Collect every line of the data below that contains the string "True" and copy each of those lines out.
+ + + + +
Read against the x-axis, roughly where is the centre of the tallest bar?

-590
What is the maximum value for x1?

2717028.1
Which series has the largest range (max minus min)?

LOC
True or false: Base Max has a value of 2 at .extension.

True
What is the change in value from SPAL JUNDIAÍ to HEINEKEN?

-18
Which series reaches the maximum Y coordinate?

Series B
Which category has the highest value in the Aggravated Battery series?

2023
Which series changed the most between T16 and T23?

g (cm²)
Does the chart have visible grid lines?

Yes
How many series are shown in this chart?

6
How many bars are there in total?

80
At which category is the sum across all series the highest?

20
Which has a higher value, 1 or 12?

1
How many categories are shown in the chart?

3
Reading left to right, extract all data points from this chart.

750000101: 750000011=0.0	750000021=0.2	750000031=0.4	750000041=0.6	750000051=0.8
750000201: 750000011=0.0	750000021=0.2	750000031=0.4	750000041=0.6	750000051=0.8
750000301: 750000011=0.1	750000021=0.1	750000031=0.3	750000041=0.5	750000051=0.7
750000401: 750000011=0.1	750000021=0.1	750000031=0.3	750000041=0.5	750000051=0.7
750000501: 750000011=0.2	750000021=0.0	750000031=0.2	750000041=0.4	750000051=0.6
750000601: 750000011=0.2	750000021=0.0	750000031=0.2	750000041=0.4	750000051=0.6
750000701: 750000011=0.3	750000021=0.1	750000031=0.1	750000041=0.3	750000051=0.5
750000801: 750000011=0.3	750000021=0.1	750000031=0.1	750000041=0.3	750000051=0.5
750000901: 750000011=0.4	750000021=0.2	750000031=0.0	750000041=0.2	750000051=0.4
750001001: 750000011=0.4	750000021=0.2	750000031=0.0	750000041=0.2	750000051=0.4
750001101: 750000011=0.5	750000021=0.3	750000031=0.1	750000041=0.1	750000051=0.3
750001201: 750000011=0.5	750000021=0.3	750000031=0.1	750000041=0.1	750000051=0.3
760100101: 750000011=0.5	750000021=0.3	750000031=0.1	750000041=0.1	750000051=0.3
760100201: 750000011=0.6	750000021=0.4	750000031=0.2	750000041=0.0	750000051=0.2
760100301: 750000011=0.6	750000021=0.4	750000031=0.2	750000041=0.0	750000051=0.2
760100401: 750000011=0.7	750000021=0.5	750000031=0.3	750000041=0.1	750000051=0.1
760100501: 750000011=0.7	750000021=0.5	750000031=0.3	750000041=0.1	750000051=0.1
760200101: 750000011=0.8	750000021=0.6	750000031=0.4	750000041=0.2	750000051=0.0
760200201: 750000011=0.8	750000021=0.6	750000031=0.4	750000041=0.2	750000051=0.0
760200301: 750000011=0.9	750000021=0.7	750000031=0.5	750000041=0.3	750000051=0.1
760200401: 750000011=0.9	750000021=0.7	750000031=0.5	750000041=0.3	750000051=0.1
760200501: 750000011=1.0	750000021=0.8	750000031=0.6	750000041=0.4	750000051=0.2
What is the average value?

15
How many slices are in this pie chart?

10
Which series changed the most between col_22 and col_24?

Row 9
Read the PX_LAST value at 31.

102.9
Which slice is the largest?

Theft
+ + + + +
** OUTPUT FOR THIS TASK **
True or false: Base Max has a value of 2 at .extension.
True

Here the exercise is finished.